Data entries
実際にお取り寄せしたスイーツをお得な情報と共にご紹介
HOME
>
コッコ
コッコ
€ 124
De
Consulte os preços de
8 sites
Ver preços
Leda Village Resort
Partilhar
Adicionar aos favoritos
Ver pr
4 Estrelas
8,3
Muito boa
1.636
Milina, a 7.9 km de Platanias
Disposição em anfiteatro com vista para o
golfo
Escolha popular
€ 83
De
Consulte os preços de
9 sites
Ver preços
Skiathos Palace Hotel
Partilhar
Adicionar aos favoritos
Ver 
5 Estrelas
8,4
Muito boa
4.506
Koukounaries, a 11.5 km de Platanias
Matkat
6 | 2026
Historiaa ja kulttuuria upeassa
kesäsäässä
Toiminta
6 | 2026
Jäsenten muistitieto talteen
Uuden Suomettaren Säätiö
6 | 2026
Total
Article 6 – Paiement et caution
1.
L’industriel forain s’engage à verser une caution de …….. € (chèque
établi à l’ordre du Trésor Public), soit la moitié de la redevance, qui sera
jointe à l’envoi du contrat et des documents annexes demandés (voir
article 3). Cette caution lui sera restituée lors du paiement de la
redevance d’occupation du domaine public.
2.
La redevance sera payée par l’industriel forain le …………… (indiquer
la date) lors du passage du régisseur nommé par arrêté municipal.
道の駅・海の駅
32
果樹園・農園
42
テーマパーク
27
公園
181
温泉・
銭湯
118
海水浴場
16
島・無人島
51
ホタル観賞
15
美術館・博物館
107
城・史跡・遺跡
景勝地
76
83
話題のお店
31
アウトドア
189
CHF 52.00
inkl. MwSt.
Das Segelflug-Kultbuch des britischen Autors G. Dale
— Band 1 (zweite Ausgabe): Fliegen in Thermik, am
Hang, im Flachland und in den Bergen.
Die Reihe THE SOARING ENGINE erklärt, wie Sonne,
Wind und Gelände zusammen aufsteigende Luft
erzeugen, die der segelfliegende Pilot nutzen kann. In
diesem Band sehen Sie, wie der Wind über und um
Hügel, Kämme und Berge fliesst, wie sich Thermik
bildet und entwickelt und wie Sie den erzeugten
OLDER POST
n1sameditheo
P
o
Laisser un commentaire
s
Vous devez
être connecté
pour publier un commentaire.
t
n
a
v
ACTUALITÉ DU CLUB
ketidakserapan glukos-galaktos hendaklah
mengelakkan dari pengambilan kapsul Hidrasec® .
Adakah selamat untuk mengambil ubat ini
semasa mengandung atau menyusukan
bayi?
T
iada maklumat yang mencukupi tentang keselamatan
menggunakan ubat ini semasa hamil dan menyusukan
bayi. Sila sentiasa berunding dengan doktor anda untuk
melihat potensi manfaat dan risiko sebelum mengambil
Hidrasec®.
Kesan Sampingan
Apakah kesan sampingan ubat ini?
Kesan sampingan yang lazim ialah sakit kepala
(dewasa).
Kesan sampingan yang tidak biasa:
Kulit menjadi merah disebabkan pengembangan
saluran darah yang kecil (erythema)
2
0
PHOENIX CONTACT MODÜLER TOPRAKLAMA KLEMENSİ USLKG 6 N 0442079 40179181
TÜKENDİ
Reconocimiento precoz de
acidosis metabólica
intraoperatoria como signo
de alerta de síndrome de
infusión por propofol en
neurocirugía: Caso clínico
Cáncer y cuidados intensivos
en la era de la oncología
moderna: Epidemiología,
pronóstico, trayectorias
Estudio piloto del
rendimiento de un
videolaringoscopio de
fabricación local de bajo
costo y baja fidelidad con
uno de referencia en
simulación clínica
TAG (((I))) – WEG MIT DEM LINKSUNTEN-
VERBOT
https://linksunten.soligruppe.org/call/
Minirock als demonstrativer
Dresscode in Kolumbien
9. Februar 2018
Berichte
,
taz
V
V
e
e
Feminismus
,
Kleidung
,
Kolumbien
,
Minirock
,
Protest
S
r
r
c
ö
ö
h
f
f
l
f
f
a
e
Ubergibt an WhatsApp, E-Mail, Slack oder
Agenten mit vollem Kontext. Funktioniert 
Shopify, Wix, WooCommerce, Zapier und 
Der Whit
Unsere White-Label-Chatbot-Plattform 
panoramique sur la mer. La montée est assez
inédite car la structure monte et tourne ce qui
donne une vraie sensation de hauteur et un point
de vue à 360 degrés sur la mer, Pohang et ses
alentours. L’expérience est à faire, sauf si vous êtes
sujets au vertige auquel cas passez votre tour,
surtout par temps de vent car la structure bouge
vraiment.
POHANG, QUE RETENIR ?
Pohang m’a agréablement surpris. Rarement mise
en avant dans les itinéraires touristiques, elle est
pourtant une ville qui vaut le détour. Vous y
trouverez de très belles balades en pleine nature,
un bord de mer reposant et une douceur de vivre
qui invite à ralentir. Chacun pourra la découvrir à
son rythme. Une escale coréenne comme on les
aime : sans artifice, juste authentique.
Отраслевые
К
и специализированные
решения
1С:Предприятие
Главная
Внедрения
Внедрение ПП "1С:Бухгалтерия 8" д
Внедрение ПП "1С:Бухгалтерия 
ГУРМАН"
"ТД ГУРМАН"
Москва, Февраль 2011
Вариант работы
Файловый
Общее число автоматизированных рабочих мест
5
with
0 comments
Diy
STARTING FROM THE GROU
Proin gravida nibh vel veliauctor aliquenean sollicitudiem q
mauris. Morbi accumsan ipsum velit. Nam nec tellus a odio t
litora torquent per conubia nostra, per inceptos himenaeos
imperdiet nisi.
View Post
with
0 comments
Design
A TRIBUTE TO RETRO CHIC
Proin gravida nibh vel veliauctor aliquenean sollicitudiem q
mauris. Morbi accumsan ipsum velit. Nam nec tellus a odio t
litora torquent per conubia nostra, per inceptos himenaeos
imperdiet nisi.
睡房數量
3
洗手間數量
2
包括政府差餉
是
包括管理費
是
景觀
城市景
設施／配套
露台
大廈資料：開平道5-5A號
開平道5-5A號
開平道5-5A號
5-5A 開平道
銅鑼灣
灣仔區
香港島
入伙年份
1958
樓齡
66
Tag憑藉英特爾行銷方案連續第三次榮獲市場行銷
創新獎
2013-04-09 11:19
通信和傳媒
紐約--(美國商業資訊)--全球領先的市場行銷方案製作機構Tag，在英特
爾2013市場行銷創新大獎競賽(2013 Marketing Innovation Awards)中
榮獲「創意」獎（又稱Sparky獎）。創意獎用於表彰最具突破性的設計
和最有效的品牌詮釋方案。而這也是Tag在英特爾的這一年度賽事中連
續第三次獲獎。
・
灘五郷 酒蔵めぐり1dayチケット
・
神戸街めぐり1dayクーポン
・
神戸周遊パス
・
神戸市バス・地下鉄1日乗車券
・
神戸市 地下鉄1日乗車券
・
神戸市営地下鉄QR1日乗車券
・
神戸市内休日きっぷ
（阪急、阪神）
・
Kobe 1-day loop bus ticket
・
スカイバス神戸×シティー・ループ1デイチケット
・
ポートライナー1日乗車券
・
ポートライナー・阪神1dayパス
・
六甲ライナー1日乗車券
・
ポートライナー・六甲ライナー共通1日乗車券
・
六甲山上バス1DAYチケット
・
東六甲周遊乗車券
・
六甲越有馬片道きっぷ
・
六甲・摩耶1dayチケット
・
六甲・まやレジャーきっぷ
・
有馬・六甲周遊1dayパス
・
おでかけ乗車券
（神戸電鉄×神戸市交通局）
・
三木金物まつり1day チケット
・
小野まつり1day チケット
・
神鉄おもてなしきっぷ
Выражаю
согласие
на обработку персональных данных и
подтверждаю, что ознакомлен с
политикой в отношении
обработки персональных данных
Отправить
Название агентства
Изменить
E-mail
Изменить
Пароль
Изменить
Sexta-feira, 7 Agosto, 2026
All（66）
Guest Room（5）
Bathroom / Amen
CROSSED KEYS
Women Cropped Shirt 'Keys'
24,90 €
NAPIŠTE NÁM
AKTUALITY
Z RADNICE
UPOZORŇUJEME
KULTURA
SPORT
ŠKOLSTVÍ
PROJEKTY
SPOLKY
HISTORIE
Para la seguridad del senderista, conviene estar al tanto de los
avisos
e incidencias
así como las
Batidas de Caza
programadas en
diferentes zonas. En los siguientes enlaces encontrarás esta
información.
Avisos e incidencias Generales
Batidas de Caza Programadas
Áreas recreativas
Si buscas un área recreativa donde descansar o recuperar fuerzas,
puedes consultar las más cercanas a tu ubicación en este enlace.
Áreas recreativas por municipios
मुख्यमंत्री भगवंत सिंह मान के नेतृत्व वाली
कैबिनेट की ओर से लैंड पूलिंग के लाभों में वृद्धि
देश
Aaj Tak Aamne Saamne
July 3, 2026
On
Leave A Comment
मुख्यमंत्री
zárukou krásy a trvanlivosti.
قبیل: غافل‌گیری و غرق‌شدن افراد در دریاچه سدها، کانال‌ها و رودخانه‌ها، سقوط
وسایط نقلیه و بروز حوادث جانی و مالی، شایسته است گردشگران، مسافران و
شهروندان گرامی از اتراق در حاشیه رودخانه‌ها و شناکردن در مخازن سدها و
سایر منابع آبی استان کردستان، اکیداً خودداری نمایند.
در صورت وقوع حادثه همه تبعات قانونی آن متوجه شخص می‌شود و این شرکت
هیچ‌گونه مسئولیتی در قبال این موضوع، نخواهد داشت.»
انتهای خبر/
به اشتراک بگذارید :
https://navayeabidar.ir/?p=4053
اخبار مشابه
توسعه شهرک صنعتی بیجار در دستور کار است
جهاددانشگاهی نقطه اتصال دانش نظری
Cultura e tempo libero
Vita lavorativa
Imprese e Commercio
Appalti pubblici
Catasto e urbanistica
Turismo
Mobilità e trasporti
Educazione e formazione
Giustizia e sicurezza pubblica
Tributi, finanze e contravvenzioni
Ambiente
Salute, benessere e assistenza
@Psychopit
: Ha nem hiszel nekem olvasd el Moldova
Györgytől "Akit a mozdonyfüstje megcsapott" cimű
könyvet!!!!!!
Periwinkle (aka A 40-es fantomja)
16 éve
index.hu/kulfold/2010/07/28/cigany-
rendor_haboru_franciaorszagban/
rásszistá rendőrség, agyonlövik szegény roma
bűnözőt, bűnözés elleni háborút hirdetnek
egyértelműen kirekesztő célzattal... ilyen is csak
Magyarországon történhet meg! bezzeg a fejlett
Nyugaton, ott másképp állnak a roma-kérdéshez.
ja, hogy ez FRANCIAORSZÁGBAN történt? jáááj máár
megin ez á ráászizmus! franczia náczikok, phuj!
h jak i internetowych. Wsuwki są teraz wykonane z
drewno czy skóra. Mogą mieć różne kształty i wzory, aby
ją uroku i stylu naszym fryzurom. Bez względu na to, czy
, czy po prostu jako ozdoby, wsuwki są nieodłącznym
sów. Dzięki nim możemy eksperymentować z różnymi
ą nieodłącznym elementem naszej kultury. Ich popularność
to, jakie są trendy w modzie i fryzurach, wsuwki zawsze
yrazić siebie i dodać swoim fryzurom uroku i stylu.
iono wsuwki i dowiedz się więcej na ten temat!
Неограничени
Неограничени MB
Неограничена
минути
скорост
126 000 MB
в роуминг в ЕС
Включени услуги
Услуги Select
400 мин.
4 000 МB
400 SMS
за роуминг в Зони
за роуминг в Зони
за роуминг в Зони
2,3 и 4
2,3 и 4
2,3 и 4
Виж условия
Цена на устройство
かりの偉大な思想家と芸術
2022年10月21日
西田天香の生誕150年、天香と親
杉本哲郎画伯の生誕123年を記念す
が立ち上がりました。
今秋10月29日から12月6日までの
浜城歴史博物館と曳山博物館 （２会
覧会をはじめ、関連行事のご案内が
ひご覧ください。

• What is expected: Each line of the entries that contains the word "mengambil" should be listed.

• Solution to this problem:
Adakah selamat untuk mengambil ubat ini
melihat potensi manfaat dan risiko sebelum mengambil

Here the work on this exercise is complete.